Warga melintasi genangan air pascabanjir bandang di Desa Panyadap, Kecamatan Solokan Jeruk, Kabupaten Bandung, Kamis (11/11). Sebanyak dua rumah rusak berat, dua rumah rusak ringan dan ratusan jiwa di desa tersebut terdampak banjir bandang akibat jebolnya tanggul Sungai Cisunggalah.
REPUBLIKA.CO.ID, BANDUNG - Hujan deras yang terjadi mengakibatkan Sungai Cisunggalah di Kecamatan Majalaya, Kabupaten Bandung meluap, Rabu (11/2/2026) malam. Akibatnya, puluhan rumah terendam banjir dan mengalami kerusakan ringan dan berat.
Kepala Badan Penanggulangan Bencana Daerah (BPBD) Kabupaten Bandung Wahyudin mengatakan sebanyak 660 orang atau 310 kepala keluarga terdampak banjir. Petugas gabungan masih melakukan proses membersihkan lumpur sisa banjir.
"Tim masih di lapangan membantu proses pembersihan lumpur," ucap dia, Kamis (12/2/2026).
Ia menuturkan wilayah yang terdampak yaitu RT 01, 02 dan 03, RW 01 Desa Bojong, Kecamatan Majalaya, Kabupaten Bandung. Sebanyak lima rumah rusak berat dan tujuh rumah rusak sedang.
Wahyudin mengatakan total korban yang dievakuasi sebanyak 18 orang terdiri dari lansia, balita, penyandang disabilitas hingga penduduk lainnya. Tim gabungan melakukan pemantauan dan pembersihan sisa banjir.

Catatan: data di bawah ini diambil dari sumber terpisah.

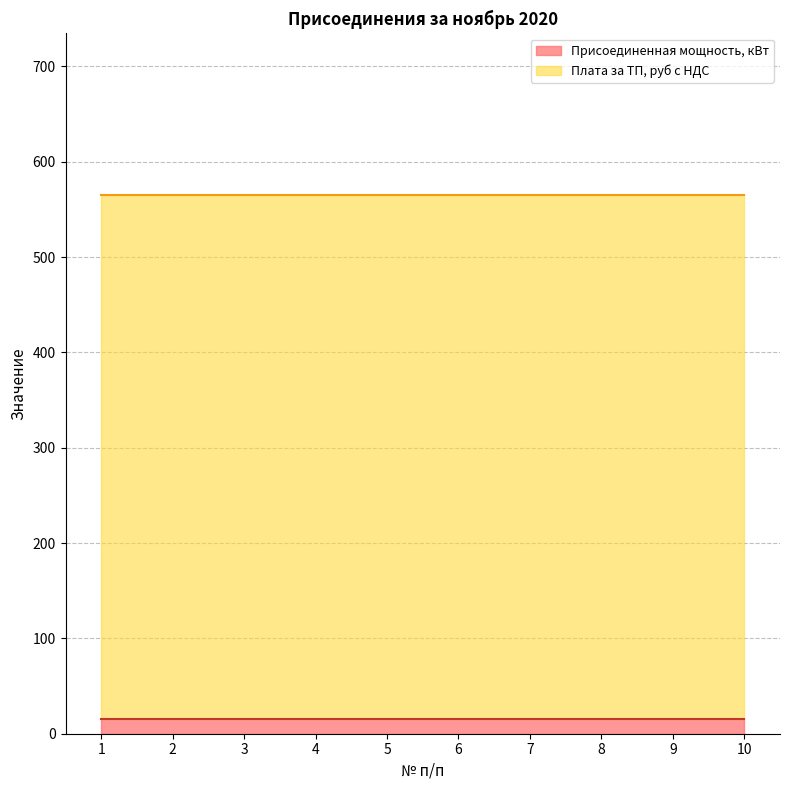

Which category has the lowest value in the Плата за ТП, руб с НДС series?

1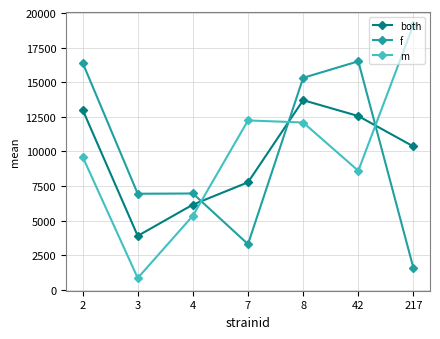

How many intersections are there between both and f?

3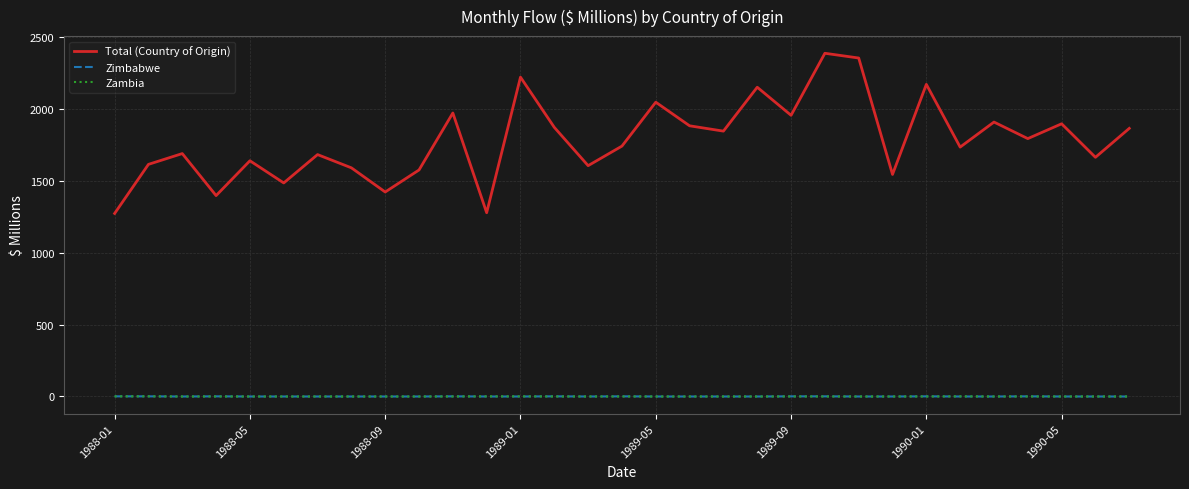

True or false: Zimbabwe and Total (Country of Origin) cross at least once.

False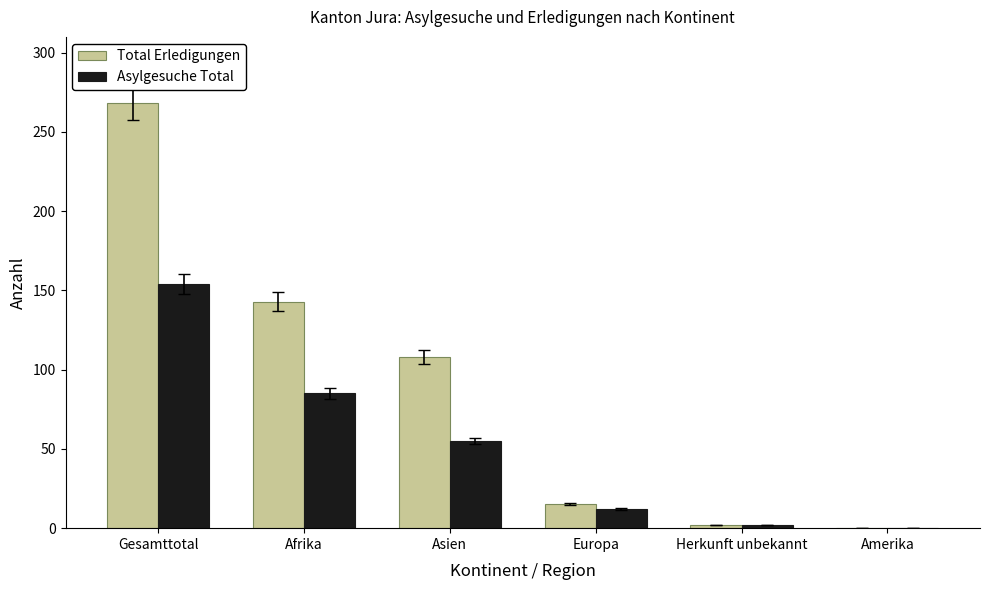

Is the value of Total Erledigungen at Asien greater than the value of Asylgesuche Total at Europa?

Yes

"Genangan sudah surut," kata dia.
Ia melanjutkan akses jalan utama sudah dapat dilintasi kendaraan, listrik di area terdampak sudah menyala. Namun, terdapat tumpukan rongsokan dalam karung terbawa oleh genangan air.
"Lumpur masih menggenang di jalan," ungkap dia.

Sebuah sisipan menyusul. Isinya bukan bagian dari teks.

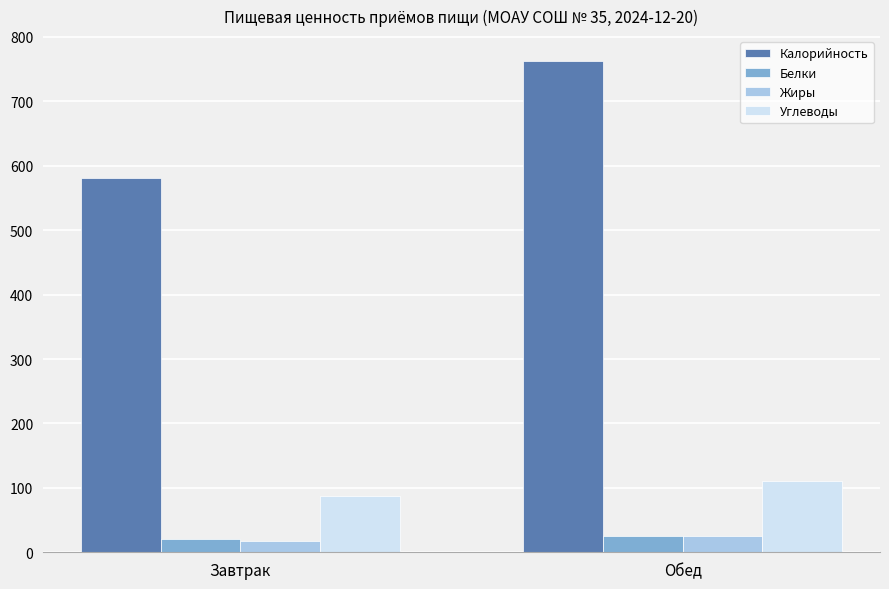

How many data points in Калорийность are less than 763?

1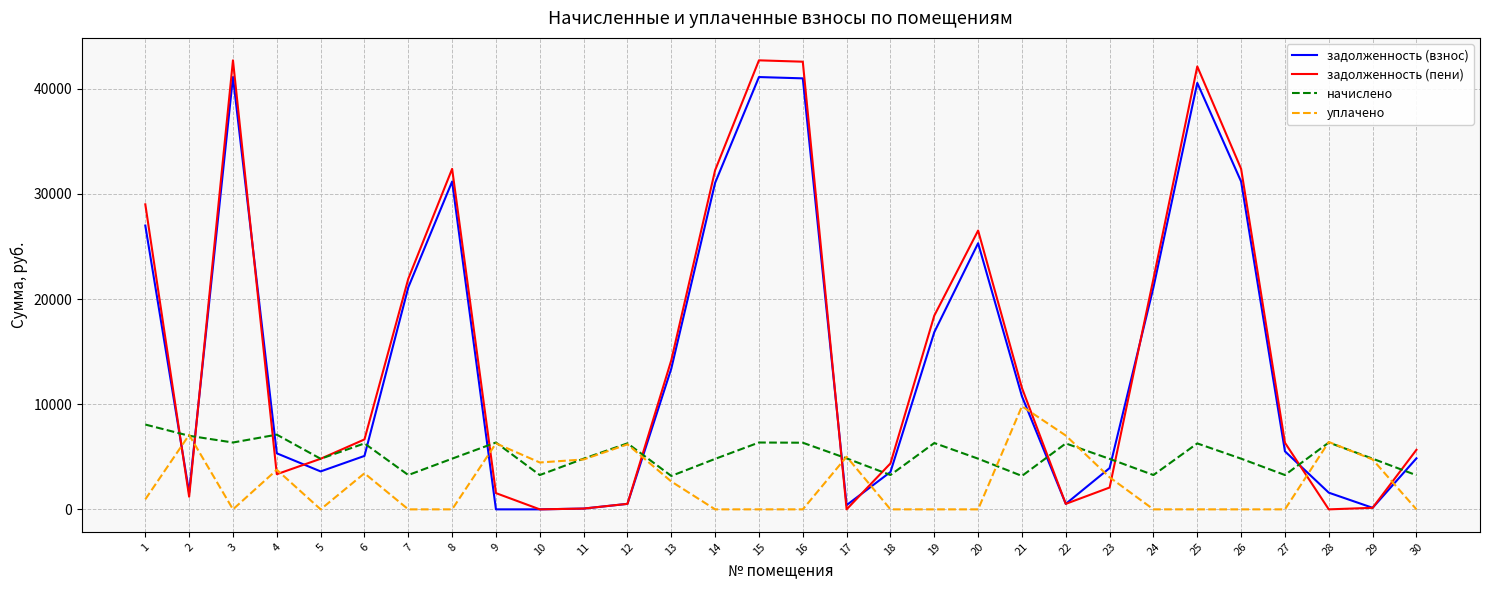

Which series has the widest spread of values?

задолженность (пени)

Ia mengatakan kebutuhan mendesak yang diperlukan yaitu alat berat becko, truk sampah, makanan siap saji, perlengkapan mandi dan bayi serta lansia.
Sebelumnya, Badan Meteorologi, Klimatologi dan Geofisika (BMKG) Bandung mengungkapkan puncak hujan diprediksi terjadi hingga bulan Maret. Oleh karena itu, masyarakat diimbau waspada.